The new feature combines the capabilities of two AWS services, the Network Load Balancer (NLB) and the Application Load Balancer (ALB). The NLB is a layer 4 load balancer for both TCP and UDP traffic that supports AWS PrivateLink and can provide a static IP per availability zone, while the ALB is a managed layer 7 load balancing service that supports TLS termination, AWS Web Application Firewall (WAF) integration and request routing features based on parameters or path. Rohit Aswani, senior specialist solutions architect at AWS, explains how static IP addresses are supported:
This new feature allows AWS customers to directly register an ALB as an NLB target, eliminating the need to actively manage changing ALB IP addresses in a daisy chain configuration. This is achieved by making use of a newly introduced Application Load Balancer-type target group for NLB. You can now easily combine the benefits of NLB, including PrivateLink and zonal static IP addresses, with the advanced routing offered by ALB to load balance traffic to your applications.

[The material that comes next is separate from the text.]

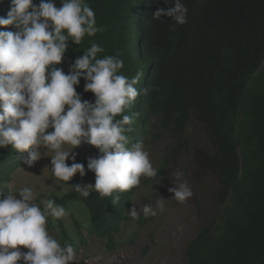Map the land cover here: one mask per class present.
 <instances>
[{"label": "trees", "instance_id": "trees-1", "mask_svg": "<svg viewBox=\"0 0 264 264\" xmlns=\"http://www.w3.org/2000/svg\"><path fill=\"white\" fill-rule=\"evenodd\" d=\"M181 2L188 9L184 25L167 16L152 18L159 8L173 6L166 0H87L103 31L85 36L80 45L69 42L64 61L55 67L67 73L69 65L95 42L104 48L98 58L118 55L123 60L121 74L131 78L142 73L136 87L149 91L123 113L140 114L127 134L129 147L137 141L144 145L165 141L174 154L190 152L195 170L211 172L218 179V208L189 242L188 263L264 264V0ZM55 6H61L60 0ZM9 10L10 0H0V17ZM0 30L15 31L13 26ZM84 84L81 78L77 93L94 102V94L85 92ZM193 125L202 127L201 144L189 143ZM166 154L155 178H169L171 153ZM26 156L27 152L11 146L0 148V191L7 193L9 173L23 165ZM136 188L119 193L116 206L94 191L86 198L73 189L53 192L49 198L63 208L82 206L87 219L86 224L75 219L78 241L85 243L96 235L111 250L123 225L132 222L128 211ZM147 220L141 213L138 231ZM58 222L61 243L76 249L78 241L61 219ZM134 231L132 240L138 233Z\"/></svg>", "mask_w": 264, "mask_h": 264}, {"label": "clouds", "instance_id": "clouds-1", "mask_svg": "<svg viewBox=\"0 0 264 264\" xmlns=\"http://www.w3.org/2000/svg\"><path fill=\"white\" fill-rule=\"evenodd\" d=\"M166 3L173 6L159 8L152 18L167 16L175 24H186L188 9L181 0ZM60 4L57 8L56 0H39L38 4L10 0L7 16L0 17V28L15 29L0 30V148L27 152L22 163L29 168L51 151L50 167L45 168H50L56 182H68L77 173L86 175L84 164L75 162L74 149L82 144L94 146L99 154L87 159V170L95 174V183L70 186L85 198L92 191L101 199L109 197L116 206L119 193L138 189L141 177L158 175L142 141L129 147L127 134L133 131L139 112L123 114L149 89L136 87L142 73L131 78L121 74L124 62L118 55L98 58L104 48L95 42L69 65L67 73L55 67L64 61L69 42L80 45L85 36L103 31L87 0H60ZM81 78L84 91L94 94V102L82 100L77 93ZM184 176L183 170L176 171L174 187L168 189L171 200L179 203L193 195ZM36 200L30 187L19 189L18 194L0 191V264H73L76 250L62 244L47 228L49 218L61 219L66 210L52 199ZM163 200L155 208L144 205V217L163 211ZM128 215L133 222L140 218L135 206Z\"/></svg>", "mask_w": 264, "mask_h": 264}, {"label": "rangeland", "instance_id": "rangeland-1", "mask_svg": "<svg viewBox=\"0 0 264 264\" xmlns=\"http://www.w3.org/2000/svg\"><path fill=\"white\" fill-rule=\"evenodd\" d=\"M51 130L49 129V131ZM188 137L190 138L189 143L192 145L203 143L205 135L201 125H193ZM144 146L145 150L149 152V158L154 168L163 161L166 153H171L170 163L166 168L169 171L166 174L169 178L141 177V182L134 195L133 206L141 214L144 205L151 204L155 208L156 202L162 198L164 199L162 201L163 211L157 210L155 217L149 216L146 224L139 231L136 221L124 224V230L117 239L118 243L114 249L110 250L106 248V240L96 235L87 237L85 243H80L75 219L81 224H86V212L82 206L77 204L64 208L67 215L61 220L64 227L76 239L75 241H78L75 249L76 261L73 264H188L186 258L188 243L218 208L215 200L218 179L211 172L204 173L195 170L193 156L185 149L178 150L174 154L171 152V148L167 147L165 141H156ZM68 147L70 146H65V148ZM41 151L43 152L45 149L42 148ZM74 152L77 153L75 162L85 166V176L81 177L77 173L68 182H56L50 168H45V166L50 167V156L54 155L49 151L48 157H42L30 168L24 164L13 168L6 182L7 192L18 194L19 189L30 187L37 196L36 202L40 203L42 200L50 199L49 195L53 192L60 194L71 189L75 190L70 185L94 184L95 178L87 170L86 162L89 157L99 154L98 149L88 144H82L75 148ZM72 162L70 159L66 161L69 165ZM178 170L184 171V179L187 180L193 192V195L184 203L171 200L173 194L168 191L170 187H174L173 174ZM58 220L49 218L47 228L51 235L62 242V232ZM136 229L138 233L132 240ZM83 233L87 234L85 228H83ZM20 247L22 251H28L23 246ZM18 264H23V262H18Z\"/></svg>", "mask_w": 264, "mask_h": 264}]
</instances>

Among the suggested use cases, AWS highlights applications that use multi-protocol connections, such as media services using HTTP for signaling, and RTP to stream content. Victor Feinman, solutions architect at AWS, comments:
If any teams out there who have tried to get a static IP address for an ALB, you know how important this new feature is.
While the ALB scales automatically, the IP addresses are dynamic and the ability to configure static ones has been a long term request. Previously, AWS suggested creating a Lambda function to keep a mapping between the NLB and the IP addresses of the ALB, or use AWS Global Accelerator to get static IP addresses that act as a fixed entry point to the application.

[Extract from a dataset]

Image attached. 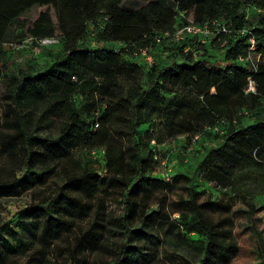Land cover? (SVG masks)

Some users welcome the new option and the ability to remove HAProxy running on EC2 from their deployments, others believe that the new approach is suboptimal. Matthew Venne, senior solutions director at stackArmor, tweets:
Is the NLB or ALB free when used in the configuration? Seems like a real gut punch to customers since AWS created the problem with lack of foresight and their only solution is adding unnecessary cost and complexity.
Application Load Balancer now makes it easier to add unnecessary dependencies to your application.
The feature does not incur additional AWS costs, but having to deploy a Network Load Balancer in front of an Application Load Balancer can significantly increase the costs of a deployment.